As a sophomore, Okeke averaged 12 points, 6.8 rebounds, 1.8 steals and 1.2 blocks per game while starting in all 38 games. On March 29, 2019, in a Sweet 16 win over top-seeded North Carolina at the 2019 NCAA tournament, he tore his ACL and was injured for the rest of the tournament. Despite his absence, Auburn advanced to its first Final Four appearance in program history.

==Professional career==
===Orlando Magic (2020–2024)===
On June 20, 2019, Okeke was selected with the 16th overall pick by the Orlando Magic in the 2019 NBA draft. Okeke was considered to be a lottery pick in the draft, but after suffering an ACL injury in the 2019 NCAA tournament, he fell to the 16th selection by the Magic, and was referred to by ESPN analyst Mike Schmitz as the "steal of the draft."

During his rehab, Okeke signed a one-year G League contract with the Magic's affiliate in Lakeland with the intent of starting his rookie-scale contract in 2020. At the time, the Magic faced a salary cap crunch that prevented them from adding Okeke's rookie salary to their books. He reported to Lakeland's training camp as a draft rights player on October 28, 2019. However, Okeke never played a game with Lakeland.

On November 16, 2020, the Orlando Magic signed Okeke. In a preseason game against the Atlanta Hawks, Okeke recorded 9 points with 2 three-pointers. On March 26, 2021, he scored a career-high 22 points on 60 percent shooting from the field in a 105–112 loss to the Portland Trail Blazers. Okeke averaged over 12 points after the trade deadline before suffering a season-ending minor ankle injury against the Cleveland Cavaliers. On February 25, 2022, he scored a career-high 26 points in a 119–111 win over the Houston Rockets, surpassing his previous career-high mark set during the 2020–21 season.

===Westchester Knicks / Philadelphia 76ers (2024–2025)===
On August 1, 2024, Okeke signed with the New York Knicks, but was waived on September 28. On October 2, he re-signed with the Knicks, but was waived again on October 19. On October 28, he joined the Westchester Knicks. On February 6, 2025, Okeke signed a 10-day contract with the Philadelphia 76ers, and on February 18, he returned to Westchester.

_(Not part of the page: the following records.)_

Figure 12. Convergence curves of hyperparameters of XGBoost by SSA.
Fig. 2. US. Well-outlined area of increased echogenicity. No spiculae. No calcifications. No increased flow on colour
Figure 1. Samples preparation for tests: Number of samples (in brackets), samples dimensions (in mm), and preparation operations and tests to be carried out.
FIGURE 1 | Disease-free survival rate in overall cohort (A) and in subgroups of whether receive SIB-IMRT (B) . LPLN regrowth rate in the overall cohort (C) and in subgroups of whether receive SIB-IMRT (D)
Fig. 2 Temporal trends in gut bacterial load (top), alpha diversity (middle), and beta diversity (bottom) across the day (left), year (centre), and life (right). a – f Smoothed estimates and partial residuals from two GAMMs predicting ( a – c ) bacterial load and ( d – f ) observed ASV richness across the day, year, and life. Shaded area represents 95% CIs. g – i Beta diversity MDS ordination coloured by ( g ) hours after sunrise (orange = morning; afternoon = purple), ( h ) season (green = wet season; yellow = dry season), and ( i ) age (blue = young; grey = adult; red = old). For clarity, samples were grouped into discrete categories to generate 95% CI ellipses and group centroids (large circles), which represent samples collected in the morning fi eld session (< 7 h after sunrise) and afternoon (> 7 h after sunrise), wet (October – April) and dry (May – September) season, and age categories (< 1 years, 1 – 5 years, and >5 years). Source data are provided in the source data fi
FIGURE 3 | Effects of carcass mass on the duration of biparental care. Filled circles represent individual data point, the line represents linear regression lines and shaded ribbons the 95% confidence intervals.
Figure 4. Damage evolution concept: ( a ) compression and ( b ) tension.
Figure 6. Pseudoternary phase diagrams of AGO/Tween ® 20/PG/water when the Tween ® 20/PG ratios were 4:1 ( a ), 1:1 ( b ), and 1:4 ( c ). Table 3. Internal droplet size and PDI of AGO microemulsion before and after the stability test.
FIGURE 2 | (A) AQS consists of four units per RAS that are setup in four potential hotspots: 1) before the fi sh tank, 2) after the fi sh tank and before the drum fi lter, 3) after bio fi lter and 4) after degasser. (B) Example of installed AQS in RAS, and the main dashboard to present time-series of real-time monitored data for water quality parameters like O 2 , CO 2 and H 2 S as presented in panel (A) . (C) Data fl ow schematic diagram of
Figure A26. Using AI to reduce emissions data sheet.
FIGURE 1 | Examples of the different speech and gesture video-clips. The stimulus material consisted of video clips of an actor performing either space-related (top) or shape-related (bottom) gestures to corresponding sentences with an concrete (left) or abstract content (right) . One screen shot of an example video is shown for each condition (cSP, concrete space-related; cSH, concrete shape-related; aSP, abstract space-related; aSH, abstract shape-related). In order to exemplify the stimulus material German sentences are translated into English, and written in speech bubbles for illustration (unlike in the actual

On March 15, Okeke signed a second 10-day contract with the 76ers.

===Cleveland Cavaliers (2025)===
On April 3, 2025, Okeke signed a deal with the Cleveland Cavaliers. He made two appearances for Cleveland, averaging 2.5 points, two rebounds, and one assist.

===Real Madrid (2025–present)===
On July 18, 2025, Okeke signed with Real Madrid of the Liga ACB and the EuroLeague.

==Career statistics==

===NBA===
====Regular season====

| Year | Team | GP | GS | MPG | FG% | 3P% | FT% | RPG | APG | SPG | BPG | PPG |
| 2020–21 | Orlando | 45 | 19 | 25.2 | .417 | .348 | .750 | 4.0 | 2.2 | 1.1 | .5 | 7.8 |
| 2021–22 | Orlando | 70 | 20 | 25.0 | .376 | .318 | .846 | 5.0 | 1.7 | 1.4 | .6 | 8.6 |
| 2022–23 | Orlando | 27 | 8 | 19.2 | .352 | .302 | .762 | 3.6 | 1.4 | .7 | .4 | 4.7 |
| 2023–24 | Orlando | 47 | 8 | 9.2 | .357 | .280 | .571 | 1.7 | .4 | .2 | .1 | 2.3 |
| 2024–25 | Philadelphia | 7 | 3 | 24.5 | .545 | .455 | .667 | 6.1 | 1.9 | .7 | .4 | 6.9 |
| Cleveland | 2 | 0 | 12.5 | .286 | .167 | — | 2.0 | 1.0 | .0 | .5 | 2.5 |
| Career |  | 198 | 58 | 20.3 | .387 | .321 | .787 | 3.8 | 1.5 | .9 | .4 | 6.3 |

====Playoffs====

| Year | Team | GP | GS | MPG | FG% | 3P% | FT% | RPG | APG | SPG | BPG | PPG |
|---|---|---|---|---|---|---|---|---|---|---|---|---|
| 2024 | Orlando | 2 | 0 | 4.9 | .667 | .500 | 1.000 | .0 | .5 | .0 | .0 | 3.0 |
| 2025 | Cleveland | 3 | 0 | 4.3 | .250 | .250 | — | .0 | .3 | .3 | .0 | 1.0 |
| Career |  | 5 | 0 | 4.4 | .429 | .333 | 1.000 | .0 | .4 | .2 | .0 | 1.8 |

===College===

| Year | Team | GP | GS | MPG | FG% | 3P% | FT% | RPG | APG | SPG | BPG | PPG |
|---|---|---|---|---|---|---|---|---|---|---|---|---|
| 2017–18 | Auburn | 34 | 0 | 21.6 | .458 | .391 | .673 | 5.8 | 1.1 | .7 | .7 | 7.5 |
| 2018–19 | Auburn | 38 | 38 | 29.1 | .496 | .387 | .722 | 6.8 | 1.9 | 1.8 | 1.2 | 12.0 |
| Career |  | 72 | 38 | 25.5 | .481 | .389 | .703 | 6.3 | 1.5 | 1.3 | 1.0 | 9.9 |

==Personal life==
Okeke's father, Chuka Okeke, is from Nigeria.